Nada é cumulativo, como veio a acontecer nos «novos estatuto»s impostos pela câmara em Março de 2020 mas ainda não registados (objecto de procedimento em curso no Ministério Público!).
O texto que o município negociou com a direcção da associação às escondidas quer do Conselho Fiscal seja da assembleia geral da associação (essas deliberações administrativas do município teriam de ter sido impugnadas pela direcção da associação no tribunal administrativo) está muito para lá da lei 50/2012. Porque impõe a nomeação da maioria do Conselho Fiscal por parte do presidente da câmara, e impõe o voto favorável do presidente da câmara para designar e destituir os restantes corpos gerentes. Impõe direito de veto do presidente da câmara para instrumentos de gestão, aquisição, alienação de bens, mudança de sede, etc. Mais grave ainda: a primeira proposta do presidente da câmara que se veio a descobrir em sede da recente providência cautelar cível, incluía o direito de veto do presidente da câmara sobre… alterações de estatutos. Está assim explicado ao que vem.
Ora, para o município atribuir o parco subsídio com que a associação paga à jardineira, para quê e porquê este projecto de poder totalitário? Arranjaram um bode expiatório?
Melhor fora que tivessem acautelado a protecção do espólio da Biblioteca Victor Fontes e que tivessem inventariado e tratado arquivisticamente o espólio deixado pela Dra Manuuela de Azevedo e pelo escritor humanista Sam Levy e outros beneméritos.

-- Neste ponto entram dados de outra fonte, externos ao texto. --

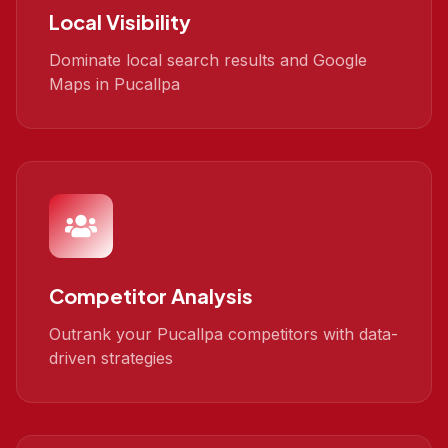
Local Visibility
Dominate local search results and Google
Maps in Pucallpa
Competitor Analysis
Outrank your Pucallpa competitors with data-
driven strategies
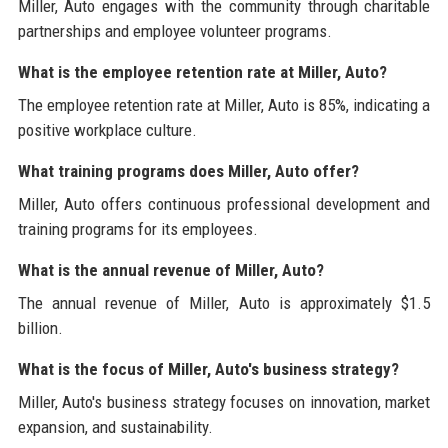
Miller, Auto engages with the community through charitable
partnerships and employee volunteer programs.
What is the employee retention rate at Miller, Auto?
The employee retention rate at Miller, Auto is 85%, indicating a
positive workplace culture.
What training programs does Miller, Auto offer?
Miller, Auto offers continuous professional development and
training programs for its employees.
What is the annual revenue of Miller, Auto?
The annual revenue of Miller, Auto is approximately $1.5
billion.
What is the focus of Miller, Auto's business strategy?
Miller, Auto's business strategy focuses on innovation, market
expansion, and sustainability.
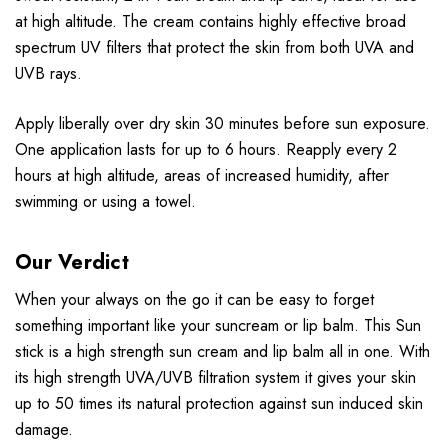
at high altitude. The cream contains highly effective broad
spectrum UV filters that protect the skin from both UVA and
UVB rays.
Apply liberally over dry skin 30 minutes before sun exposure.
One application lasts for up to 6 hours. Reapply every 2
hours at high altitude, areas of increased humidity, after
swimming or using a towel.
Our Verdict
When your always on the go it can be easy to forget
something important like your suncream or lip balm. This Sun
stick is a high strength sun cream and lip balm all in one. With
its high strength UVA/UVB filtration system it gives your skin
up to 50 times its natural protection against sun induced skin
damage.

Nunca irei perceber por que motivo o actual presidente da câmara denunciou a Casa de Camões em Julho de 2019, à Inspecção-geral de Finanças, sem informar o Conselho Fiscal e a assembleia geral a que na prática preside de que, tendo o município atribuído a verba do subsídio a foi denunciar depois. Onde fica a boa fé?
Deixe-se dessas coisas!
A lei das autarquias locais permite perfeitamente subsidiar as associações existentes no município, sem poderes dominantes.
José Luz
(Presidente do Conselho Fiscal da Associação da Casa-Memória de Camões em Constância)
PS – onde está o visto prévio do Tribunal de Contas para as tais «participações locais»?